Your instructions.
Reproduce, word for word, the excerpt below about the planned theft of rare books from a college library.

Excerpt.
»»

Hidden in the Special Collections Library at Transylvania College in Lexington, Kentucky, and guarded by dutiful librarian Betty Jean Gooch (Ann Dowd) are rare folios of John James Audubon’s “Birds of America” and a first edition of Charles Darwin’s “On the Origin of Species.”

They become the targets of jittery, wannabe artist Spencer Reinhard (Barry Keoghan) and volatile, sociopathic Warren Lipka (Evan Peters), who enlist two other acquaintances – fitness fanatic Charles “Chas” Allen II (Blake Jenner) and accounting expert Eric Borsuk (Jared Abrahamson) – to join them in this theft.

Related from their multiple perspectives, including those of their older, wiser, real-life counterparts and their bewildered parents, plus the hapless librarian, British writer/director Burt Layton meticulously reconstructs the entire operation – from its fanciful beginning to its ignominious conclusion.

After obtaining Library blueprints, they devise ways to circumvent the surveillance equipment, clear an escape route thru the ‘staff only’ elevator, obtain ‘elderly’ disguises (which they eventually discard) and make elaborate plans about how to ‘fence’ the stolen property after they make their getaway in the midst of final exams.

Much of this is inspired by ‘researching’ Stanley Kubrick’s “The Killing,” along with “The Sting,” “The Thomas Crown Affair,” “Ocean’s Eleven,” “The Getaway,” “Snatch,” “Goodfellas” and Quentin Tarantino’s “Reservoir Dogs.”

««

Extracted information.
»»

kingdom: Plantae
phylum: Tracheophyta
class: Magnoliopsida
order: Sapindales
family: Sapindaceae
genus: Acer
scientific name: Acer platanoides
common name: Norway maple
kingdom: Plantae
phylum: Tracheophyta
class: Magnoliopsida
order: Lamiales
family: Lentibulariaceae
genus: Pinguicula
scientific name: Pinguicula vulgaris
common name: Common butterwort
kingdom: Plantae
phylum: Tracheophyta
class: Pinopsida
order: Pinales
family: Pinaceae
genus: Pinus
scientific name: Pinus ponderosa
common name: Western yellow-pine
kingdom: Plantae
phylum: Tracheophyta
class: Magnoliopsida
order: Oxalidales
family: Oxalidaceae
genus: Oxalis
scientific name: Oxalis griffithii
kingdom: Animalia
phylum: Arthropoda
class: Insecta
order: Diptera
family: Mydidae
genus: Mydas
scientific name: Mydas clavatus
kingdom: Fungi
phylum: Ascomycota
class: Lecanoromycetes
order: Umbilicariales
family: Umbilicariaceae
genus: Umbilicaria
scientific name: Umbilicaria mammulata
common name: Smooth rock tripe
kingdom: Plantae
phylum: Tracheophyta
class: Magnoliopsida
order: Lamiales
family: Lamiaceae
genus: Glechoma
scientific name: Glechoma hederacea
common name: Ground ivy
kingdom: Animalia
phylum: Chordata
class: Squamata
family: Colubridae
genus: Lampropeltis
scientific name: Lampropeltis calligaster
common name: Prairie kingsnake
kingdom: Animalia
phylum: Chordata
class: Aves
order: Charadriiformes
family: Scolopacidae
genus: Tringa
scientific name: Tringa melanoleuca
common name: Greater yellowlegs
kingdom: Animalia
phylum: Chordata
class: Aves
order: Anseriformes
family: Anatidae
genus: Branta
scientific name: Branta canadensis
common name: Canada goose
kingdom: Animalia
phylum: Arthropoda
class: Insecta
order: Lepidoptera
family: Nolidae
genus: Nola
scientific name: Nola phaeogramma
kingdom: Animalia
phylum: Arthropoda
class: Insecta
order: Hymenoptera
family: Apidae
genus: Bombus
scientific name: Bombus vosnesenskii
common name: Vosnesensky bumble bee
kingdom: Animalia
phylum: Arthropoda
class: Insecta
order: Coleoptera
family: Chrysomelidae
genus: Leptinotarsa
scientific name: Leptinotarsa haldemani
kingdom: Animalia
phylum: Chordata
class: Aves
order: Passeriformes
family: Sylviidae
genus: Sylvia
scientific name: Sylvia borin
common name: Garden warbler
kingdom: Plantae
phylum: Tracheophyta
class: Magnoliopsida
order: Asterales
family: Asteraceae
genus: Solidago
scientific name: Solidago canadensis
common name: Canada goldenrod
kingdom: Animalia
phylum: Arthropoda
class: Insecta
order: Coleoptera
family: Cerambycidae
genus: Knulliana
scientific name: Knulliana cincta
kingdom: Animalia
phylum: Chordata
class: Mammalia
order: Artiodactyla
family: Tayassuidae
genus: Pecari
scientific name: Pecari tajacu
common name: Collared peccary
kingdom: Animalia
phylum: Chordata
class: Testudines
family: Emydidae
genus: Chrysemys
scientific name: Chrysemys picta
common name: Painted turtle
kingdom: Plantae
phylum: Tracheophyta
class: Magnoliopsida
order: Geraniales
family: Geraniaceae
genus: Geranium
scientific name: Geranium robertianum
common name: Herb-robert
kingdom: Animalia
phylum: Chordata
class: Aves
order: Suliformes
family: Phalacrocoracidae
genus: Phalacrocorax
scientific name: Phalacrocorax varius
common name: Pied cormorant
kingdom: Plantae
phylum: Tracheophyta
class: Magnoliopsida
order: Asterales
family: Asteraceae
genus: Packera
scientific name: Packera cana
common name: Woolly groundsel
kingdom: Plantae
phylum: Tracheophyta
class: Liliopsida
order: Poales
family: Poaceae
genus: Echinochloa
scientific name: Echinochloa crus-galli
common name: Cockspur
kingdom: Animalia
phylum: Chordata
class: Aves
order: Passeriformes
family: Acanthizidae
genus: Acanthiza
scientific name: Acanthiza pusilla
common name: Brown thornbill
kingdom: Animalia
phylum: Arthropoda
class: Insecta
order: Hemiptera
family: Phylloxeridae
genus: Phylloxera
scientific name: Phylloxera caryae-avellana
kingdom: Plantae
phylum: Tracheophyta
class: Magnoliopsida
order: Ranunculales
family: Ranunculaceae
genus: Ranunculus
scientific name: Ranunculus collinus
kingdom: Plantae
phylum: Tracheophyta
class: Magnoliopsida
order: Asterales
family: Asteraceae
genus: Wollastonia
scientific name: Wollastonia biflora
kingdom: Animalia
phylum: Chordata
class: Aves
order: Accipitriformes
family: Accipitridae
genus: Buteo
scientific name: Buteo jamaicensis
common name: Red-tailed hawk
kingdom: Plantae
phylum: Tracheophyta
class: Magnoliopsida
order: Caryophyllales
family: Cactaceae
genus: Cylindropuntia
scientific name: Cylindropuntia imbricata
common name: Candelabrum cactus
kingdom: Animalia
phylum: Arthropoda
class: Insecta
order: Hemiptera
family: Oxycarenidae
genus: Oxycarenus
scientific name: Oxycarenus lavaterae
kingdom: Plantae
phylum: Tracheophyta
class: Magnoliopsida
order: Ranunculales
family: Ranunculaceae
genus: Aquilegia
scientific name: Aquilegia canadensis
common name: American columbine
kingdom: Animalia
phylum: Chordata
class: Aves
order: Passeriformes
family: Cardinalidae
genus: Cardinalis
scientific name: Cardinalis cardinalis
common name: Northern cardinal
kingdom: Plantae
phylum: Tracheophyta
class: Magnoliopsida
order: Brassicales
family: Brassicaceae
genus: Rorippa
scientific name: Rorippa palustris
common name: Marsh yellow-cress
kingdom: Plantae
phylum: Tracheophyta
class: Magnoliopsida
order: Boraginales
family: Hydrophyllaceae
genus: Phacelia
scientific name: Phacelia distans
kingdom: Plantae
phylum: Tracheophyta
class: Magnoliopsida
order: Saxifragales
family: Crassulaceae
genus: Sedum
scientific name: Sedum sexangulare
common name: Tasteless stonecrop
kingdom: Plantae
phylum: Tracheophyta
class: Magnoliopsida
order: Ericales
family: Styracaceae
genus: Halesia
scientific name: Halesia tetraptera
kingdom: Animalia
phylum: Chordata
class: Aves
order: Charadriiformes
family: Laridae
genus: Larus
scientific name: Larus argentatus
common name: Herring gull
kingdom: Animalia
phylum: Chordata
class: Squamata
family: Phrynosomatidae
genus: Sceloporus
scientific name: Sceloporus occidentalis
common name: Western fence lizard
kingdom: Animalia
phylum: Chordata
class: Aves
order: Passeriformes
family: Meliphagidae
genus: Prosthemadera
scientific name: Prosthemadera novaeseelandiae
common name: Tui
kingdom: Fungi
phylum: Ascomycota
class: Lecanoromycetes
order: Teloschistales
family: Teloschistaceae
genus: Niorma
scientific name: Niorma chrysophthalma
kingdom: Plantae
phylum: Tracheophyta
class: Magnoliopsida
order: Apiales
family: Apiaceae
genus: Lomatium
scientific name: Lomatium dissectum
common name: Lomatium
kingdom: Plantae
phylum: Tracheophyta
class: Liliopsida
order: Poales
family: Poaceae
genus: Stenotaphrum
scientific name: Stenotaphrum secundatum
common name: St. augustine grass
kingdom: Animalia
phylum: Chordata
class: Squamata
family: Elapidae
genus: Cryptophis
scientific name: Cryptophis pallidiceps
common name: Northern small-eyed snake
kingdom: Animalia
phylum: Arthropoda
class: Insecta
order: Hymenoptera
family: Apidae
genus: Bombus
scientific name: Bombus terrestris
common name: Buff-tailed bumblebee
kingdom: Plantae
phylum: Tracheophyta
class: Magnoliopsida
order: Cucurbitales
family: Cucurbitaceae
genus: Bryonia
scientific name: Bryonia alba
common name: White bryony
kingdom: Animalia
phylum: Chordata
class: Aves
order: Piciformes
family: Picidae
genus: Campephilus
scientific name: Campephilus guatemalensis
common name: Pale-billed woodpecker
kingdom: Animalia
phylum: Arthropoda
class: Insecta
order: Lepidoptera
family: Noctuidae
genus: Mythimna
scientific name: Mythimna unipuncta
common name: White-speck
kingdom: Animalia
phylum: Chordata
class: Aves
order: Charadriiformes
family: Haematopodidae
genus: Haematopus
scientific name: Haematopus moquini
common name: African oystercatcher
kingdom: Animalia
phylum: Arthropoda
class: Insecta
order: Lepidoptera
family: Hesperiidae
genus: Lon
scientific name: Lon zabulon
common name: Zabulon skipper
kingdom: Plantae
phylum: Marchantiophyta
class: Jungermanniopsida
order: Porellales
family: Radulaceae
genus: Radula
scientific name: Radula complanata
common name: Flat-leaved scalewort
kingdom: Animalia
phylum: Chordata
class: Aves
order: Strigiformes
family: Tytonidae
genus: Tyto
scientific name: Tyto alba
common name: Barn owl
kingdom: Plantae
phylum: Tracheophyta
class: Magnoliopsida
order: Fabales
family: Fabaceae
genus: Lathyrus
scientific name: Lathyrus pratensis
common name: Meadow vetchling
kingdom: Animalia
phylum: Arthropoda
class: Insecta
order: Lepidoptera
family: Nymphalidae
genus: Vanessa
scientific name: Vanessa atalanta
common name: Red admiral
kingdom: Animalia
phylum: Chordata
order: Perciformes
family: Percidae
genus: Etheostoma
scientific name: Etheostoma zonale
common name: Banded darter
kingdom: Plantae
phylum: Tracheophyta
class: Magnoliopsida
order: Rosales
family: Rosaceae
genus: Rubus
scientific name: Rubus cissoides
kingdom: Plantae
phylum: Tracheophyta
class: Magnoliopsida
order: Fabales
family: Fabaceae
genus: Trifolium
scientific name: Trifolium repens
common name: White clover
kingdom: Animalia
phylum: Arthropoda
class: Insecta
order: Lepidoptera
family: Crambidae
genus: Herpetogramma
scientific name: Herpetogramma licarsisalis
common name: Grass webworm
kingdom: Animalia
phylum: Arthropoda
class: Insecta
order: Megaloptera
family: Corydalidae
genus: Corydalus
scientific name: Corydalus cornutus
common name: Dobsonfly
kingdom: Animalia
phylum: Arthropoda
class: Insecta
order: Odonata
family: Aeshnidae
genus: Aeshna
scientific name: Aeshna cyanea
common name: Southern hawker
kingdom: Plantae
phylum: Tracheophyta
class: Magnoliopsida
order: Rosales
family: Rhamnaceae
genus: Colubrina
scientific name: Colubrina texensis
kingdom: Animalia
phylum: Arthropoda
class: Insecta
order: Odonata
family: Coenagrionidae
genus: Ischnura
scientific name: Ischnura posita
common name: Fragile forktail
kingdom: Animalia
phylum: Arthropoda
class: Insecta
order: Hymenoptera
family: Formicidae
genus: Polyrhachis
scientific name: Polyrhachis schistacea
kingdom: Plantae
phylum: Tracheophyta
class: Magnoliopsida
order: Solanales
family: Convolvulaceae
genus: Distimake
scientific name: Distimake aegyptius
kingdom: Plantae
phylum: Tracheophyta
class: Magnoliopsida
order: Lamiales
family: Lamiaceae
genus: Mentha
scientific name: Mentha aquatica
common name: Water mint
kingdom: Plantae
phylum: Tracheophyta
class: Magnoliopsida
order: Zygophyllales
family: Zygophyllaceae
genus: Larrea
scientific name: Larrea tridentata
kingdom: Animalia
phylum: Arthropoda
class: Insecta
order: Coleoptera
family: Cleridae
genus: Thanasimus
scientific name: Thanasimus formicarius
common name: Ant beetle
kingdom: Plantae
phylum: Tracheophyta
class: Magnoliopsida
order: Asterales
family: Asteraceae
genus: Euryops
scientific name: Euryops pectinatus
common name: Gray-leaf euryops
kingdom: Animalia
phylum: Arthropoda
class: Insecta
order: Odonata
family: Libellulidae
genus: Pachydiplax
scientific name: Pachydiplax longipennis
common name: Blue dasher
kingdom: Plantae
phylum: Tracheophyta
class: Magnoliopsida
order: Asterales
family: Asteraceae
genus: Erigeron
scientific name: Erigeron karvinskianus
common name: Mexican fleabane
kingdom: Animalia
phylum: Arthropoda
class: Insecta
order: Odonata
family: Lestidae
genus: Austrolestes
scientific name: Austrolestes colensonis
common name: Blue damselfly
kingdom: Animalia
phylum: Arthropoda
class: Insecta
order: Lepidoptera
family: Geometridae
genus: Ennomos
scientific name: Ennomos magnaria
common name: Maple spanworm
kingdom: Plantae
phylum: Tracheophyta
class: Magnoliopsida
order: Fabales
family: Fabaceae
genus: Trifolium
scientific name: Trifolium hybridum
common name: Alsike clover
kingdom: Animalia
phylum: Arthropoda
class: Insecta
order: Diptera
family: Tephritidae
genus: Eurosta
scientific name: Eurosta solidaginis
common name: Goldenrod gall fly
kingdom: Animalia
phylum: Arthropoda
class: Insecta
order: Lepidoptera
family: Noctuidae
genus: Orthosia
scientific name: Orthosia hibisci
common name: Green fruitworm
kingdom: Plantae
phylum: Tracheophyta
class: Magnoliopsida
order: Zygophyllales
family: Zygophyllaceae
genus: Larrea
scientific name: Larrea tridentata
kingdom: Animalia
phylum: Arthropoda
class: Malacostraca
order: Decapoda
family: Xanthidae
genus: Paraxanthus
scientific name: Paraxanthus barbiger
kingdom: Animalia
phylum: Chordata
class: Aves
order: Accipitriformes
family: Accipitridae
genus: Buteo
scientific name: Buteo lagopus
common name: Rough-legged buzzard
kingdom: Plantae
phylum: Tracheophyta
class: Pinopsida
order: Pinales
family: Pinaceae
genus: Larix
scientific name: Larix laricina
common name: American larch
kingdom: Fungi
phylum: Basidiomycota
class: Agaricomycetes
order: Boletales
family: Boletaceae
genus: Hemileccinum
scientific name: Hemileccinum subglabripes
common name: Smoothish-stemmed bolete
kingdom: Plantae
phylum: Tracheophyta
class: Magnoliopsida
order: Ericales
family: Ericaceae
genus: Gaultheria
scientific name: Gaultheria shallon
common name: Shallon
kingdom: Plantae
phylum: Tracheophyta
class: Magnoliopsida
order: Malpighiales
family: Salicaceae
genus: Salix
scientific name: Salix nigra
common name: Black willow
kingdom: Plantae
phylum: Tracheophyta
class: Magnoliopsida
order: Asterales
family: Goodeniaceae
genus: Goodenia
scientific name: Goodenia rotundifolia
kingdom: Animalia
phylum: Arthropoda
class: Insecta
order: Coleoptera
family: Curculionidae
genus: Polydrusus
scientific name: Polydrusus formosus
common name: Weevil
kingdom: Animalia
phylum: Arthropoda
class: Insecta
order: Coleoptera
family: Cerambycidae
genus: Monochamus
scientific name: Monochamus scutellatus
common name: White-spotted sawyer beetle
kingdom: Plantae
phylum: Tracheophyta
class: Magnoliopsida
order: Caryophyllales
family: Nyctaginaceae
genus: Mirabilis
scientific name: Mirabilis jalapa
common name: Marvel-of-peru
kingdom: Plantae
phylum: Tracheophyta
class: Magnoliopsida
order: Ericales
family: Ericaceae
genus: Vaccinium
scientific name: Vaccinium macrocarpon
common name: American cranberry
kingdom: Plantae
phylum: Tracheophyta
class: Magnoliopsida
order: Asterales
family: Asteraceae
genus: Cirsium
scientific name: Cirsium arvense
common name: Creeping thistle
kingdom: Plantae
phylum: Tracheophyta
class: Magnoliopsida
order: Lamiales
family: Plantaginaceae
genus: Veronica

««

Exercise output.
Hidden in the Special Collections Library at Transylvania College in Lexington, Kentucky, and guarded by dutiful librarian Betty Jean Gooch (Ann Dowd) are rare folios of John James Audubon’s “Birds of America” and a first edition of Charles Darwin’s “On the Origin of Species.”

They become the targets of jittery, wannabe artist Spencer Reinhard (Barry Keoghan) and volatile, sociopathic Warren Lipka (Evan Peters), who enlist two other acquaintances – fitness fanatic Charles “Chas” Allen II (Blake Jenner) and accounting expert Eric Borsuk (Jared Abrahamson) – to join them in this theft.

Related from their multiple perspectives, including those of their older, wiser, real-life counterparts and their bewildered parents, plus the hapless librarian, British writer/director Burt Layton meticulously reconstructs the entire operation – from its fanciful beginning to its ignominious conclusion.

After obtaining Library blueprints, they devise ways to circumvent the surveillance equipment, clear an escape route thru the ‘staff only’ elevator, obtain ‘elderly’ disguises (which they eventually discard) and make elaborate plans about how to ‘fence’ the stolen property after they make their getaway in the midst of final exams.

Much of this is inspired by ‘researching’ Stanley Kubrick’s “The Killing,” along with “The Sting,” “The Thomas Crown Affair,” “Ocean’s Eleven,” “The Getaway,” “Snatch,” “Goodfellas” and Quentin Tarantino’s “Reservoir Dogs.”